A desaceleração do Índice Geral de Preços – Disponibilidade Interna (IGP-DI), que subiu 1,18% em novembro, ante 1,54% em outubro, está ligada principalmente à redução no preço da tarifa de energia ao consumidor final e uma alta mais leve nos preços das commodities agrícolas, informou em nota o economista do FGV IBRE, Matheus Dias.
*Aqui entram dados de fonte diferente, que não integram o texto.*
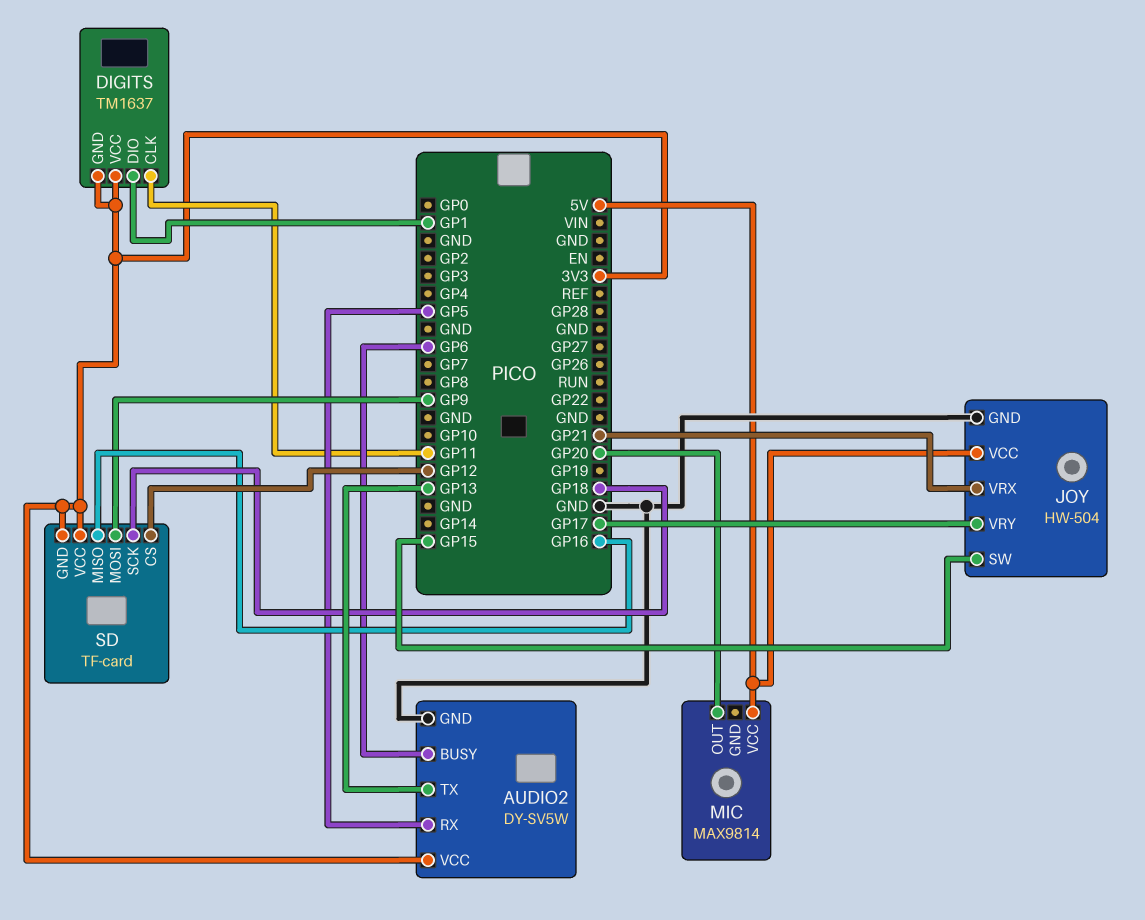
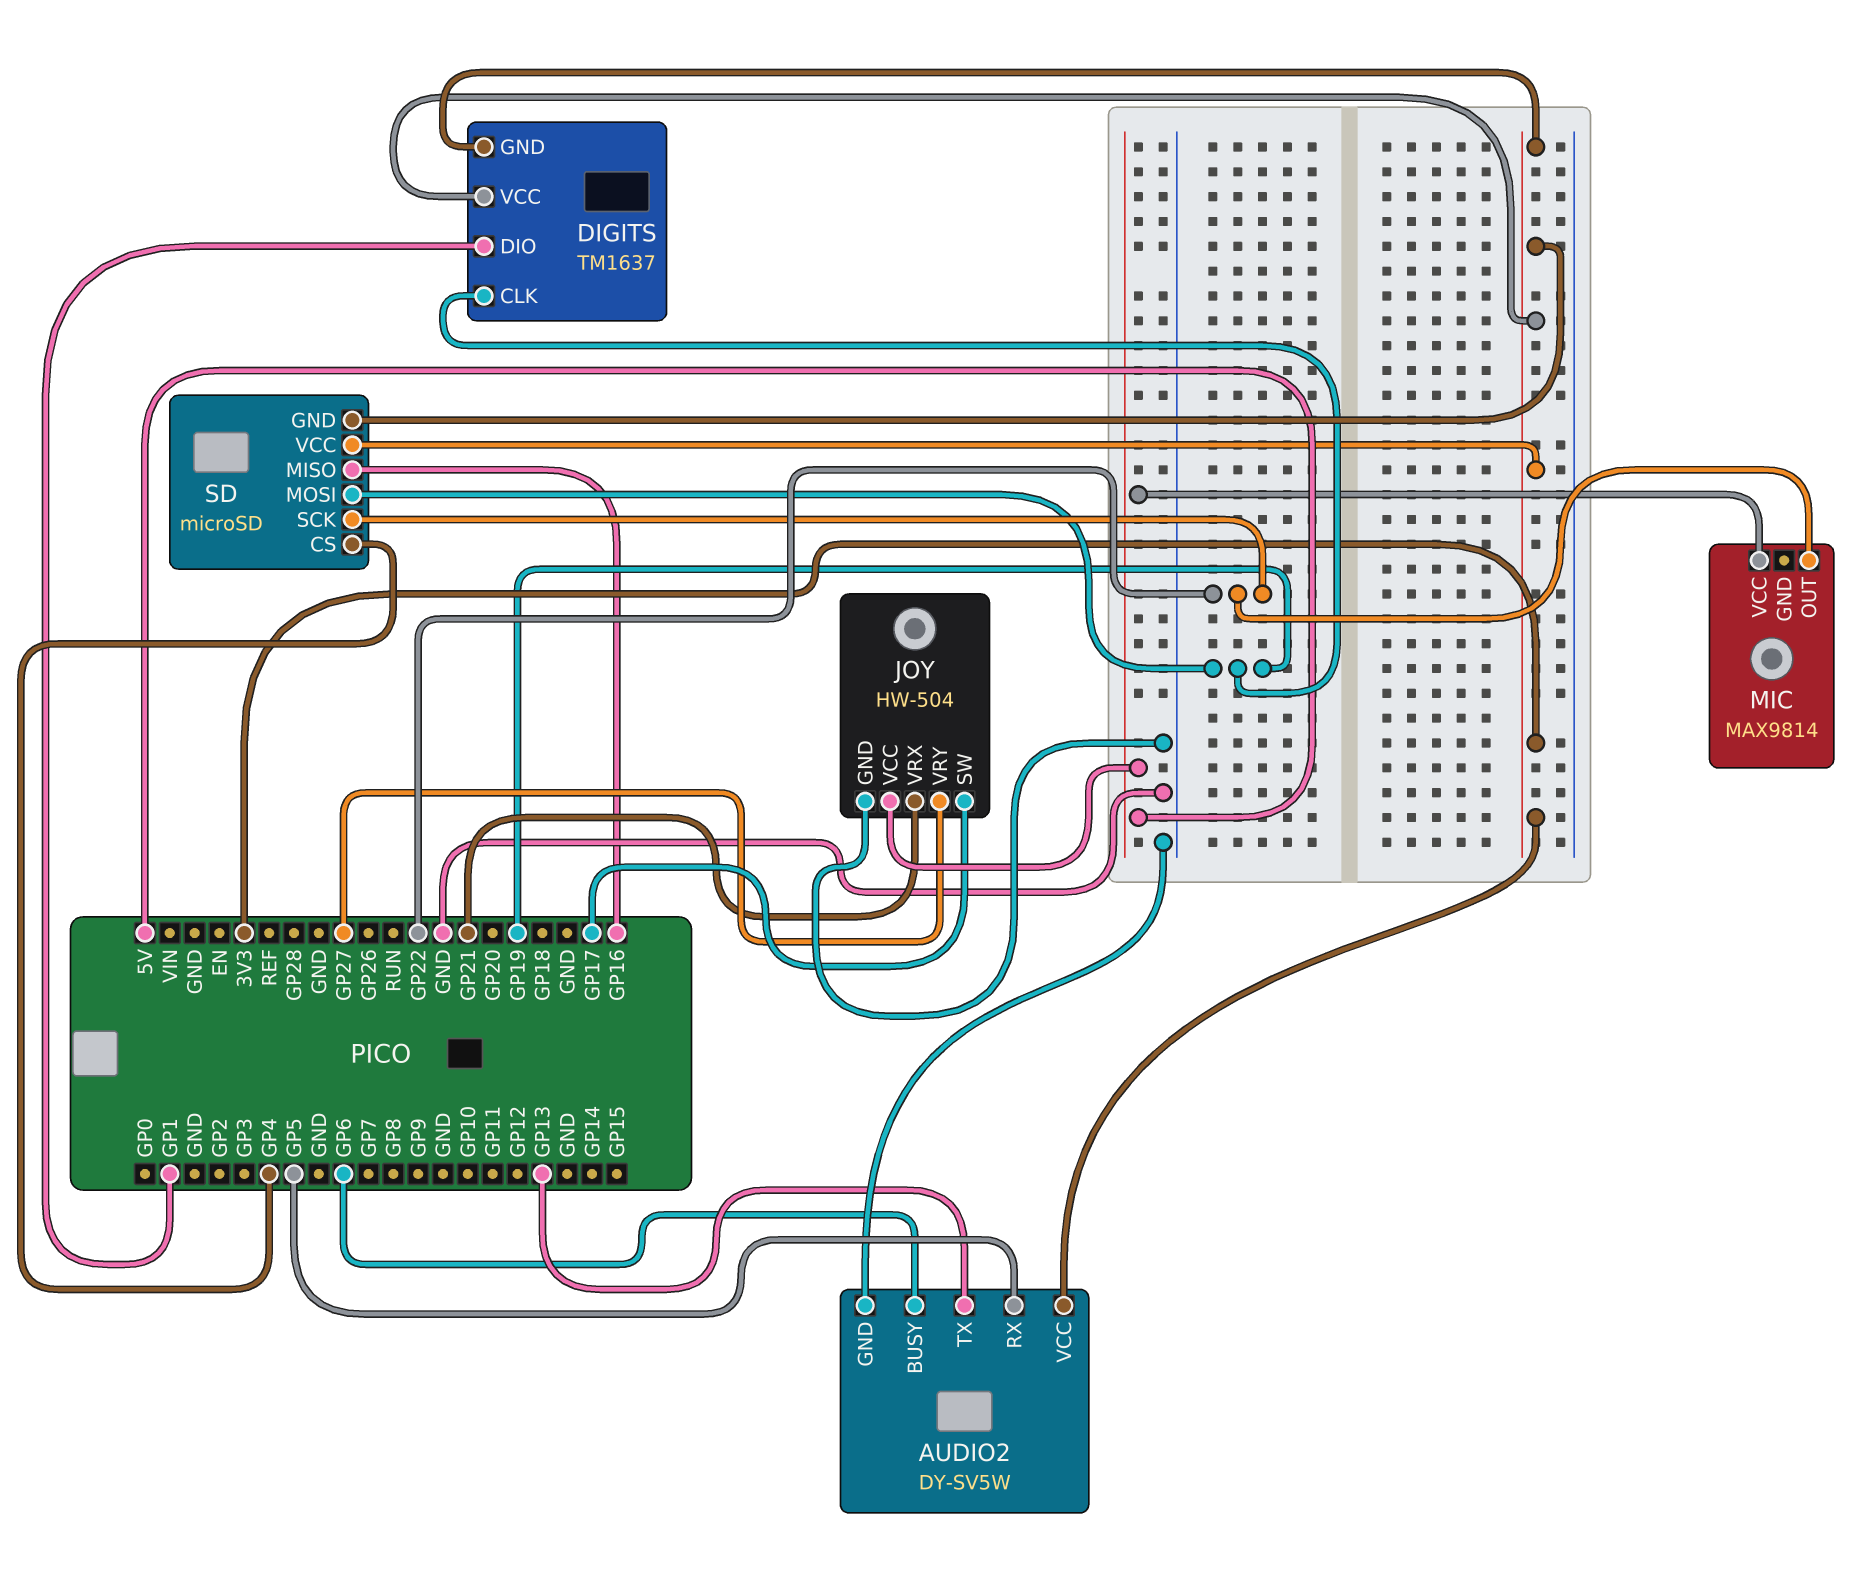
DIGITS pin CLK: GP11 -> GP19
JOY pin SW: GP15 -> GP17
JOY pin VRY: GP17 -> GP27
MIC pin OUT: GP20 -> GP22
SD: TF-card -> microSD
SD pin CS: GP12 -> GP4
SD pin MOSI: GP9 -> GP19
SD pin SCK: GP18 -> GP22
“O IPA registrou alta menos intensa em relação a outubro, sendo influenciado pela desaceleração das commodities agrícolas. Pelo lado do consumidor, a queda observada foi impactada pela tarifa de eletricidade residencial, que teve a adoção da bandeira tarifária amarela”, disse Dias no documento que acompanha a divulgação do IGP-DI.

Conforme noticiado pelo Estadão/Broadcast, o Índice de Preços ao Produtor Amplo (IPA) teve alta de 1,66% em novembro, ante 2,01% em outubro.

Já o Índice de Preços ao Consumidor (IPC) caiu 0,13% em novembro, após a alta de 0,3% em outubro. Três de oito classes de despesa que compõem esse índice desaceleraram ou caíram de fato: habitação, que saiu da alta de 1,09% em outubro para queda de 1,99% em novembro; Saúde e Cuidados Pessoais (0,25% para 0,11%) e Comunicação (0,13% para 0,06%).

As principais contribuições para este movimento partiram justamente da queda na tarifa de eletricidade residencial, cuja variação de preços saiu da alta de 4,41% em outubro para uma queda de 8,76% em novembro; artigos de higiene e cuidado pessoal (0,04% para -0,61%); e mensalidade de TV por assinatura, cujos preços se mantiveram estáveis em novembro após alta de 0,41% em outubro.

Construção

“No índice de custo da construção, o recuo foi impactado pela desaceleração da mão de obra”, continuou o especialista, em referência à desaceleração do Índice Nacional de Custo da Construção (INCC), que subiu apenas 0,40% em novembro, menos do que a alta 0,68% verificada no mês anterior.

Os três grupos componentes do INCC tiveram comportamentos variados na passagem de outubro para novembro: materiais e Equipamentos passaram de alta de 0,73% no mês anterior para 0,39% em novembro, serviços inverteu a alta de 0,56% para uma queda de 0,27%, e Mão de Obra desacelerou de 0,63% para 0,50%.